*EXERCISE REQUIREMENTS*
Below are some entries; reproduce them exactly and leave every picture out.

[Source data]
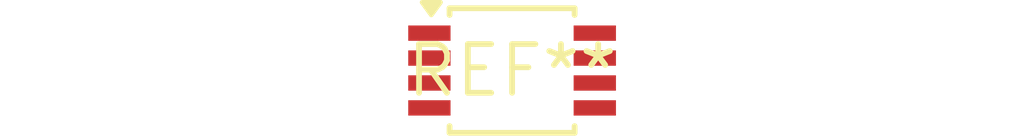
<source format=kicad_pcb>
(kicad_pcb (version 20240108) (generator pcbnew)

  (general
    (thickness 1.6)
  )

  (paper "A4")
  (layers
    (0 "F.Cu" signal)
    (31 "B.Cu" signal)
    (32 "B.Adhes" user "B.Adhesive")
    (33 "F.Adhes" user "F.Adhesive")
    (34 "B.Paste" user)
    (35 "F.Paste" user)
    (36 "B.SilkS" user "B.Silkscreen")
    (37 "F.SilkS" user "F.Silkscreen")
    (38 "B.Mask" user)
    (39 "F.Mask" user)
    (40 "Dwgs.User" user "User.Drawings")
    (41 "Cmts.User" user "User.Comments")
    (42 "Eco1.User" user "User.Eco1")
    (43 "Eco2.User" user "User.Eco2")
    (44 "Edge.Cuts" user)
    (45 "Margin" user)
    (46 "B.CrtYd" user "B.Courtyard")
    (47 "F.CrtYd" user "F.Courtyard")
    (48 "B.Fab" user)
    (49 "F.Fab" user)
    (50 "User.1" user)
    (51 "User.2" user)
    (52 "User.3" user)
    (53 "User.4" user)
    (54 "User.5" user)
    (55 "User.6" user)
    (56 "User.7" user)
    (57 "User.8" user)
    (58 "User.9" user)
  )

  (setup
    (pad_to_mask_clearance 0)
    (pcbplotparams
      (layerselection 0x00010fc_ffffffff)
      (plot_on_all_layers_selection 0x0000000_00000000)
      (disableapertmacros false)
      (usegerberextensions false)
      (usegerberattributes false)
      (usegerberadvancedattributes false)
      (creategerberjobfile false)
      (dashed_line_dash_ratio 12.000000)
      (dashed_line_gap_ratio 3.000000)
      (svgprecision 4)
      (plotframeref false)
      (viasonmask false)
      (mode 1)
      (useauxorigin false)
      (hpglpennumber 1)
      (hpglpenspeed 20)
      (hpglpendiameter 15.000000)
      (dxfpolygonmode false)
      (dxfimperialunits false)
      (dxfusepcbnewfont false)
      (psnegative false)
      (psa4output false)
      (plotreference false)
      (plotvalue false)
      (plotinvisibletext false)
      (sketchpadsonfab false)
      (subtractmaskfromsilk false)
      (outputformat 1)
      (mirror false)
      (drillshape 1)
      (scaleselection 1)
      (outputdirectory "")
    )
  )

  (net 0 "")

  (footprint "TSSOP-8_3x3mm_P0.65mm" (layer "F.Cu") (at 0 0))

)

</source>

*OUTPUT OF THE EXERCISE*
<source format=kicad_pcb>
(kicad_pcb (version 20240108) (generator pcbnew)

  (general
    (thickness 1.6)
  )

  (paper "A4")
  (layers
    (0 "F.Cu" signal)
    (31 "B.Cu" signal)
    (32 "B.Adhes" user "B.Adhesive")
    (33 "F.Adhes" user "F.Adhesive")
    (34 "B.Paste" user)
    (35 "F.Paste" user)
    (36 "B.SilkS" user "B.Silkscreen")
    (37 "F.SilkS" user "F.Silkscreen")
    (38 "B.Mask" user)
    (39 "F.Mask" user)
    (40 "Dwgs.User" user "User.Drawings")
    (41 "Cmts.User" user "User.Comments")
    (42 "Eco1.User" user "User.Eco1")
    (43 "Eco2.User" user "User.Eco2")
    (44 "Edge.Cuts" user)
    (45 "Margin" user)
    (46 "B.CrtYd" user "B.Courtyard")
    (47 "F.CrtYd" user "F.Courtyard")
    (48 "B.Fab" user)
    (49 "F.Fab" user)
    (50 "User.1" user)
    (51 "User.2" user)
    (52 "User.3" user)
    (53 "User.4" user)
    (54 "User.5" user)
    (55 "User.6" user)
    (56 "User.7" user)
    (57 "User.8" user)
    (58 "User.9" user)
  )

  (setup
    (pad_to_mask_clearance 0)
    (pcbplotparams
      (layerselection 0x00010fc_ffffffff)
      (plot_on_all_layers_selection 0x0000000_00000000)
      (disableapertmacros false)
      (usegerberextensions false)
      (usegerberattributes false)
      (usegerberadvancedattributes false)
      (creategerberjobfile false)
      (dashed_line_dash_ratio 12.000000)
      (dashed_line_gap_ratio 3.000000)
      (svgprecision 4)
      (plotframeref false)
      (viasonmask false)
      (mode 1)
      (useauxorigin false)
      (hpglpennumber 1)
      (hpglpenspeed 20)
      (hpglpendiameter 15.000000)
      (dxfpolygonmode false)
      (dxfimperialunits false)
      (dxfusepcbnewfont false)
      (psnegative false)
      (psa4output false)
      (plotreference false)
      (plotvalue false)
      (plotinvisibletext false)
      (sketchpadsonfab false)
      (subtractmaskfromsilk false)
      (outputformat 1)
      (mirror false)
      (drillshape 1)
      (scaleselection 1)
      (outputdirectory "")
    )
  )

  (net 0 "")

  (footprint "TSSOP-8_3x3mm_P0.65mm" (layer "F.Cu") (at 0 0))

)

</source>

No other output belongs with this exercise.